--- Source records ---
..............................
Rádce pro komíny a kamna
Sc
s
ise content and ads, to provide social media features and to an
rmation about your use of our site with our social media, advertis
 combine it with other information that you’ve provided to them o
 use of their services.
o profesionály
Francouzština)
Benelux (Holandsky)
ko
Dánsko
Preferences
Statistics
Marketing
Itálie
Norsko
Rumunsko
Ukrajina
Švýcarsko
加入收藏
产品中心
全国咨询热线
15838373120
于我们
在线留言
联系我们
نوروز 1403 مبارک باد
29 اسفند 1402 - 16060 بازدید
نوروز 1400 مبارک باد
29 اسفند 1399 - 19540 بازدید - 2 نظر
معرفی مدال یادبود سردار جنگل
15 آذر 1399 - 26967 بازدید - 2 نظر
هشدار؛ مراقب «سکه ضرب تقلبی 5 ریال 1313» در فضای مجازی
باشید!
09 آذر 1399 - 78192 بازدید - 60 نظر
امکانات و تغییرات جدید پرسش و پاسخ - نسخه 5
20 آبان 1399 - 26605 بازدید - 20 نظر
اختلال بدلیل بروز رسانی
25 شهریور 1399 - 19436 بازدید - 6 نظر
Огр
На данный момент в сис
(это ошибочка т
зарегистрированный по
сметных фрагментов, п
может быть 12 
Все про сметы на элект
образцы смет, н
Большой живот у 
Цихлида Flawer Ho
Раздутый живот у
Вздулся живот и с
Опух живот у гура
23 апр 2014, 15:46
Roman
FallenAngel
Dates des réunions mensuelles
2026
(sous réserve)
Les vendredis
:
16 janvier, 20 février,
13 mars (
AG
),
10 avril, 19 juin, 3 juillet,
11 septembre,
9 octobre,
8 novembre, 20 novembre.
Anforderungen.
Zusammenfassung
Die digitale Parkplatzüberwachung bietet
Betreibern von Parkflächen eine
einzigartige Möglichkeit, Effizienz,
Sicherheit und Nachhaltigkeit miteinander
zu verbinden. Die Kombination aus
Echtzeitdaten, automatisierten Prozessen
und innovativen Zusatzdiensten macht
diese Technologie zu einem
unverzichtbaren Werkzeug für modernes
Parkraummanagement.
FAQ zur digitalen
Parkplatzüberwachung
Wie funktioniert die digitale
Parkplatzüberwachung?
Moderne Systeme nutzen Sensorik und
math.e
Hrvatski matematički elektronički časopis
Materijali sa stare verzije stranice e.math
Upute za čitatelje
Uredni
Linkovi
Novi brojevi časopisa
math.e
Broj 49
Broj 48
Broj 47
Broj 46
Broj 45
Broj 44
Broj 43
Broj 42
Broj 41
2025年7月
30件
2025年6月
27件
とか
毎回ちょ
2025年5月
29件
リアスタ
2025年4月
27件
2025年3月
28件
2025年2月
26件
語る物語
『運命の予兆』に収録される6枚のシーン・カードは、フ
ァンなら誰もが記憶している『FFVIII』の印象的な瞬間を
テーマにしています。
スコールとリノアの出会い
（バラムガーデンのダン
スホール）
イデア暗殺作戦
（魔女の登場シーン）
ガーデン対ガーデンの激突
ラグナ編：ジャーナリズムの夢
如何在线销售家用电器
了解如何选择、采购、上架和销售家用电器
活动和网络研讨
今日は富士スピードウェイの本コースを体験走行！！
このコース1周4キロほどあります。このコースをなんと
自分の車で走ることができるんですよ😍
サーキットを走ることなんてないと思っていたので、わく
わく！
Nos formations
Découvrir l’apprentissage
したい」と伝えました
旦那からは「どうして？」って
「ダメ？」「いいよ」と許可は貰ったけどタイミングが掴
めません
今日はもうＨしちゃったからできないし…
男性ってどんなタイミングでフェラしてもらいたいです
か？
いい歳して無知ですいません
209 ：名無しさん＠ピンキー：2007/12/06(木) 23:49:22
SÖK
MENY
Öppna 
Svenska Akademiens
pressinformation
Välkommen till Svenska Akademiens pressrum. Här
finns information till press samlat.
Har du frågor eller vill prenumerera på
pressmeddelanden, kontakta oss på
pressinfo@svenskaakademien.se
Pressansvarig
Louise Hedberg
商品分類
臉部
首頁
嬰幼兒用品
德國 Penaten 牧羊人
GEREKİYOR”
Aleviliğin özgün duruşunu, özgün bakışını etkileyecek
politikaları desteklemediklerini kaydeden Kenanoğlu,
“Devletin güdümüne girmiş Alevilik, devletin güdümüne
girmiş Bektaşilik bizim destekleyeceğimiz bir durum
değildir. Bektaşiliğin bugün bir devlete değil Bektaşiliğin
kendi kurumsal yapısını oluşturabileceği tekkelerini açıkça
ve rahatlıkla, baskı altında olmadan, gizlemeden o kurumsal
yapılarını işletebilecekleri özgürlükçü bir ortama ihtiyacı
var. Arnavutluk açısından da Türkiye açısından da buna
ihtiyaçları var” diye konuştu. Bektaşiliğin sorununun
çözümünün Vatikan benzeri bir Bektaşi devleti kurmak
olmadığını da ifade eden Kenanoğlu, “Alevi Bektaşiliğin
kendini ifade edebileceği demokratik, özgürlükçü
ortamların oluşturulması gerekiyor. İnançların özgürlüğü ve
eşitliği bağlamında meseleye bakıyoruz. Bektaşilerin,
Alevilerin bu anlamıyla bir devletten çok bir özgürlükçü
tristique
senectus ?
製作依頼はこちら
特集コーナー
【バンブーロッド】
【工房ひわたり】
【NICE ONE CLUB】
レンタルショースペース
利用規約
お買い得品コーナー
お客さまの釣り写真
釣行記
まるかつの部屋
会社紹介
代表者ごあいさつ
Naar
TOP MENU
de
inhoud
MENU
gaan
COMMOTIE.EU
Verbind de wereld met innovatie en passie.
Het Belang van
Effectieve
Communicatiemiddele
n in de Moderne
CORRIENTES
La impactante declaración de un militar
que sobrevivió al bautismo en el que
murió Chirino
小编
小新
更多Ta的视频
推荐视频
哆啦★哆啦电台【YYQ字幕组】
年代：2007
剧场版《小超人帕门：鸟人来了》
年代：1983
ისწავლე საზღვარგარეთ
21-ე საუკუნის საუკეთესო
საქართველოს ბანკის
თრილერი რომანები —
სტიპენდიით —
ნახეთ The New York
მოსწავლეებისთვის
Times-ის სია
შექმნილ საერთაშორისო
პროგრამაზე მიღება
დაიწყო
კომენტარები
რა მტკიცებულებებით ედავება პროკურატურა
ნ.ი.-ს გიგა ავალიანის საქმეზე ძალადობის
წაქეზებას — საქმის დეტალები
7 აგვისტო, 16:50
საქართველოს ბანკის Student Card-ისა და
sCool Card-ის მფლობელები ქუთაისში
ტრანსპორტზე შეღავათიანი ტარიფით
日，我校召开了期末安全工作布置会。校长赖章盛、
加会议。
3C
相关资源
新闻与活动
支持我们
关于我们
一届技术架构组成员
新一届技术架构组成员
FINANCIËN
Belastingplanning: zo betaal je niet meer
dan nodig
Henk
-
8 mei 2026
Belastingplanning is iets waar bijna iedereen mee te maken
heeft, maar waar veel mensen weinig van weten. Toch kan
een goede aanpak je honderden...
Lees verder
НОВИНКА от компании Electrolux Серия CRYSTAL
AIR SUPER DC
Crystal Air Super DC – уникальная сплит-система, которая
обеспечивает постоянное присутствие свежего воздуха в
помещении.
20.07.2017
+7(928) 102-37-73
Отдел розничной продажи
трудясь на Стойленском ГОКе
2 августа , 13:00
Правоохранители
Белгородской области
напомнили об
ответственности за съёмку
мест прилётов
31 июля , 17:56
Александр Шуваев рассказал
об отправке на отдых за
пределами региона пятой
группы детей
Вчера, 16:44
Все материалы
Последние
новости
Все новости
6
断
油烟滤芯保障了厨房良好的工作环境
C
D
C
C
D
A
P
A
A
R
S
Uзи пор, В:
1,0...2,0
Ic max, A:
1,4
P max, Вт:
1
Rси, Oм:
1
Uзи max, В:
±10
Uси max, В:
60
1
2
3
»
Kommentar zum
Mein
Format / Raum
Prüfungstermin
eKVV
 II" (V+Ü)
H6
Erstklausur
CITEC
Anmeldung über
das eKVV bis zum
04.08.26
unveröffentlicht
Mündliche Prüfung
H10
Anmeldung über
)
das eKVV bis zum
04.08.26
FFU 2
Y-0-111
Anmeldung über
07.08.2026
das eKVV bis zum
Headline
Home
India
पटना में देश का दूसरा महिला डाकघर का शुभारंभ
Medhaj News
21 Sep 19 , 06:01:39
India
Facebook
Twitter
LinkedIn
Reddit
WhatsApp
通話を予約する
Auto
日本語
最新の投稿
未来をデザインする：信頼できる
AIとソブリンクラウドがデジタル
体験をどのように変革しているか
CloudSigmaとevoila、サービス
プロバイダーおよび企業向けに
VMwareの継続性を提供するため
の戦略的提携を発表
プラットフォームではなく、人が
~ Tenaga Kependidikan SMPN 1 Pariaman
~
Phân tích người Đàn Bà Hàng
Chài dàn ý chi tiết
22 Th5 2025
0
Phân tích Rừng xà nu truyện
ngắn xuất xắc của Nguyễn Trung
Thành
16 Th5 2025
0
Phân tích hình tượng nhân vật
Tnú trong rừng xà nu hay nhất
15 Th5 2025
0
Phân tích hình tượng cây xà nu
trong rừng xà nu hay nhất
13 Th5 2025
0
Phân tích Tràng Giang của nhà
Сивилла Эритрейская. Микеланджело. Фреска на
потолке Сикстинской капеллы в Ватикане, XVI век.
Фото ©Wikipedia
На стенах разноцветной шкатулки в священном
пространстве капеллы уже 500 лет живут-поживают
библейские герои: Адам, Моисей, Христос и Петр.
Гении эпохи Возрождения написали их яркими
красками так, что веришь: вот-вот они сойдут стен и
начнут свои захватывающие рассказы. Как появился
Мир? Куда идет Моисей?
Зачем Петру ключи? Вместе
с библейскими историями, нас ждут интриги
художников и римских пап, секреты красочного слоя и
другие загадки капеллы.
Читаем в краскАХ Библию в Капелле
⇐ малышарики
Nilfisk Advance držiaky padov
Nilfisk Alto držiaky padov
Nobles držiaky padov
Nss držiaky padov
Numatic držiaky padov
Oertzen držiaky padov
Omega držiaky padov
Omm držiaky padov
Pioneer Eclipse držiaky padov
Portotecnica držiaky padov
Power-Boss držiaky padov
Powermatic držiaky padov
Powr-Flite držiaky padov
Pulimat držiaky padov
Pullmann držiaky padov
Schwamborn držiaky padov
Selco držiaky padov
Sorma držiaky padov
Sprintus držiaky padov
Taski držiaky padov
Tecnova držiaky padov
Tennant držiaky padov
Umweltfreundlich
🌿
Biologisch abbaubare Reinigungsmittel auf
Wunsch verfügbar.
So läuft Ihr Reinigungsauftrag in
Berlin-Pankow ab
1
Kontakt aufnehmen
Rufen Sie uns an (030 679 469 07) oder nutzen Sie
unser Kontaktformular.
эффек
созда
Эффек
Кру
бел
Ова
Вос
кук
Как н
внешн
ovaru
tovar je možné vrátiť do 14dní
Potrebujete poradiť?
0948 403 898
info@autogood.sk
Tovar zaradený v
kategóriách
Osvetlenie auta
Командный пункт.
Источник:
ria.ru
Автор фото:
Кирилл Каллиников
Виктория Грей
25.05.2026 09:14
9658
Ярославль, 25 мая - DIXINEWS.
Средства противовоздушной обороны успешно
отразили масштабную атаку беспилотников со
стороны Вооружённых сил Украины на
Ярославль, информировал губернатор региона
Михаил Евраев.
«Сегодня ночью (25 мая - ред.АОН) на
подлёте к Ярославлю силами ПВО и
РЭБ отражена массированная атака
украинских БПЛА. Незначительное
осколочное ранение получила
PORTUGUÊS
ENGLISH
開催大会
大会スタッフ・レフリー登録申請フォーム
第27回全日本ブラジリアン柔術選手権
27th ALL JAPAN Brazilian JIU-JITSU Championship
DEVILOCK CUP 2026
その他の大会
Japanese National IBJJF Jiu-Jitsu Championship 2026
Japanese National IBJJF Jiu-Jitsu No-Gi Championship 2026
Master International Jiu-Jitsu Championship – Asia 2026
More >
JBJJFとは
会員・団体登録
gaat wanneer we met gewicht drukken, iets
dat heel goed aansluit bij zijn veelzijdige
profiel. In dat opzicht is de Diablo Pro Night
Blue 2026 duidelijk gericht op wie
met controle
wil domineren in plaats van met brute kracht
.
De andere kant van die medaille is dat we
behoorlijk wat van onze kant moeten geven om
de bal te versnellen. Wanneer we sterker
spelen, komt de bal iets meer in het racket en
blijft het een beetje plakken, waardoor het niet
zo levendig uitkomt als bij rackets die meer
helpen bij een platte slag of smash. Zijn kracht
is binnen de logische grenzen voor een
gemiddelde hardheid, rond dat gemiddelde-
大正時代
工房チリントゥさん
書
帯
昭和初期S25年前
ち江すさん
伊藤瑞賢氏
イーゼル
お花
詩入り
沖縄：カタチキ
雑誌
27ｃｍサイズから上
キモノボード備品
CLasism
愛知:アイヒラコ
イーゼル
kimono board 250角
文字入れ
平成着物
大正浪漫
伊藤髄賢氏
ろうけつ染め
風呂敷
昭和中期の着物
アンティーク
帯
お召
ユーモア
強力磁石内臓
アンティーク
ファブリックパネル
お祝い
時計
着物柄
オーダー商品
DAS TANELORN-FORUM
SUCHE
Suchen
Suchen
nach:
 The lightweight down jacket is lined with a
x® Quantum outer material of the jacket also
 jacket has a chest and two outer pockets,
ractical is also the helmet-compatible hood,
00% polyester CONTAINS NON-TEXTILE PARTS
..............................
--- Work task ---
Only the lines above from the one with "プラットフォームではなく、人が" up to and including the one with "Tennant držiaky padov" should be repeated, exactly as written.

--- Result of this task ---
プラットフォームではなく、人が
~ Tenaga Kependidikan SMPN 1 Pariaman
~
Phân tích người Đàn Bà Hàng
Chài dàn ý chi tiết
22 Th5 2025
0
Phân tích Rừng xà nu truyện
ngắn xuất xắc của Nguyễn Trung
Thành
16 Th5 2025
0
Phân tích hình tượng nhân vật
Tnú trong rừng xà nu hay nhất
15 Th5 2025
0
Phân tích hình tượng cây xà nu
trong rừng xà nu hay nhất
13 Th5 2025
0
Phân tích Tràng Giang của nhà
Сивилла Эритрейская. Микеланджело. Фреска на
потолке Сикстинской капеллы в Ватикане, XVI век.
Фото ©Wikipedia
На стенах разноцветной шкатулки в священном
пространстве капеллы уже 500 лет живут-поживают
библейские герои: Адам, Моисей, Христос и Петр.
Гении эпохи Возрождения написали их яркими
красками так, что веришь: вот-вот они сойдут стен и
начнут свои захватывающие рассказы. Как появился
Мир? Куда идет Моисей?
Зачем Петру ключи? Вместе
с библейскими историями, нас ждут интриги
художников и римских пап, секреты красочного слоя и
другие загадки капеллы.
Читаем в краскАХ Библию в Капелле
⇐ малышарики
Nilfisk Advance držiaky padov
Nilfisk Alto držiaky padov
Nobles držiaky padov
Nss držiaky padov
Numatic držiaky padov
Oertzen držiaky padov
Omega držiaky padov
Omm držiaky padov
Pioneer Eclipse držiaky padov
Portotecnica držiaky padov
Power-Boss držiaky padov
Powermatic držiaky padov
Powr-Flite držiaky padov
Pulimat držiaky padov
Pullmann držiaky padov
Schwamborn držiaky padov
Selco držiaky padov
Sorma držiaky padov
Sprintus držiaky padov
Taski držiaky padov
Tecnova držiaky padov
Tennant držiaky padov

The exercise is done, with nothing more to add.